• **TASK LIST**
**1)** In the post about returning to Python, at which conference and in what year did the writer present IronPython on Linux?
**2)** From the post about returning to Python, reproduce the passage that begins at the words "2018… The Year" and stops after "toolbelt – Python!".

• **PAGE TEXT**
==============================
2018… The Year of… Python?!

Over the past few years, I’ve been dealing with things in C# and Java, especially in bringing newcomers to the field and helping those who may be older in the field get some new tools.  I fell into this groove with C# and Java, and yes, I even had a change of heart with Java.  (When I saw Java in the late 90s/early 00s, it was a strong dislike relationship.  Nowadays, I actually like it!)  Little did I realize that this year would be a departure from C# and Java and cycling back to another one of the languages in my toolbelt – Python!

Early 2018 Changes

I left my last employer at the end of 2017, as I could feel the winds of change and knew it was the right time for me to move on.  What I hadn’t anticipated was my direction.  I figured I would stay in the training realm with more C# and .NET-related topics.  However, I picked up a client in the Python space and in the process, dusted off the cobwebs in my Python space as well as ramped up JavaScript yet again with React and Redux.  Wait… Python?!?

My History of Python

I don’t remember what it was that convinced me to look at Python.  I suspect it might have been talking with a colleague decades ago and his mention of the local Python user group.  I do know that once Microsoft entered in the Python space with IronPython, I had to see what it was about.  Python on .NET?  What?! (Ok… part .NET, part Mono….)  The absurdity of Microsoft bringing Python in .NET really appealed to me.  Why?  I’ve been a Microsoft fan all of my life, and then there’s the part of me that likes Linux and the command line as well. So when any of those can be combined, I’m intrigued.  Little did I realize that my playing around with Python as a hobby back then would lead me to present IronPython on Linux at PyCon 2009. (Oh and the team was in my audience… yeah, the IronPython team… and the father of the language… oh, no pressure.  Argh! 🙂 )
==============================
• **THE DATA**
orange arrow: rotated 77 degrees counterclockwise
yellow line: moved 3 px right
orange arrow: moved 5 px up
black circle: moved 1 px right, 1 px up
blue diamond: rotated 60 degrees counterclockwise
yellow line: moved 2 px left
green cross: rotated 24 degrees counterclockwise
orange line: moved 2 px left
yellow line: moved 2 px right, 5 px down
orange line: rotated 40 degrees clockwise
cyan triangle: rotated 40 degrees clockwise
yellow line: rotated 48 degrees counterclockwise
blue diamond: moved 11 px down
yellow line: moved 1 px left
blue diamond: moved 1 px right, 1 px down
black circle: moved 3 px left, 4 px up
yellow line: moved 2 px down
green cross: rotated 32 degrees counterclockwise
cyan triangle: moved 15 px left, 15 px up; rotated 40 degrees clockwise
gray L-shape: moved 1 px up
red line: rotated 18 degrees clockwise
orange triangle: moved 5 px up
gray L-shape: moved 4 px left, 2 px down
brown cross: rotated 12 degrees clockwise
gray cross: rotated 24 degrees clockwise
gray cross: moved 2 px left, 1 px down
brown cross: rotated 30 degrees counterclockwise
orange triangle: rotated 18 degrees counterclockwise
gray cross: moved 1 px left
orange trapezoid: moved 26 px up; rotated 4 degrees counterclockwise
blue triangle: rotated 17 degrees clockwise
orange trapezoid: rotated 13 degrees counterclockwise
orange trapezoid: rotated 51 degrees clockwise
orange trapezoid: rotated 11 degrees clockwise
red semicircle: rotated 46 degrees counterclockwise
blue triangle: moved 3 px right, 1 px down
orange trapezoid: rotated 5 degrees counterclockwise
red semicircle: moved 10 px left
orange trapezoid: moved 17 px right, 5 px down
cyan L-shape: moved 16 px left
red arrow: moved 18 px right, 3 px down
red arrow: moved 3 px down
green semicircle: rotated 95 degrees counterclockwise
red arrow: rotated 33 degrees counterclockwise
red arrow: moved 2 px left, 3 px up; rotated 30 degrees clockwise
==============================
• **YOUR RESPONSES**
**1)** PyCon 2009

**2)**
2018… The Year of… Python?!

Over the past few years, I’ve been dealing with things in C# and Java, especially in bringing newcomers to the field and helping those who may be older in the field get some new tools.  I fell into this groove with C# and Java, and yes, I even had a change of heart with Java.  (When I saw Java in the late 90s/early 00s, it was a strong dislike relationship.  Nowadays, I actually like it!)  Little did I realize that this year would be a departure from C# and Java and cycling back to another one of the languages in my toolbelt – Python!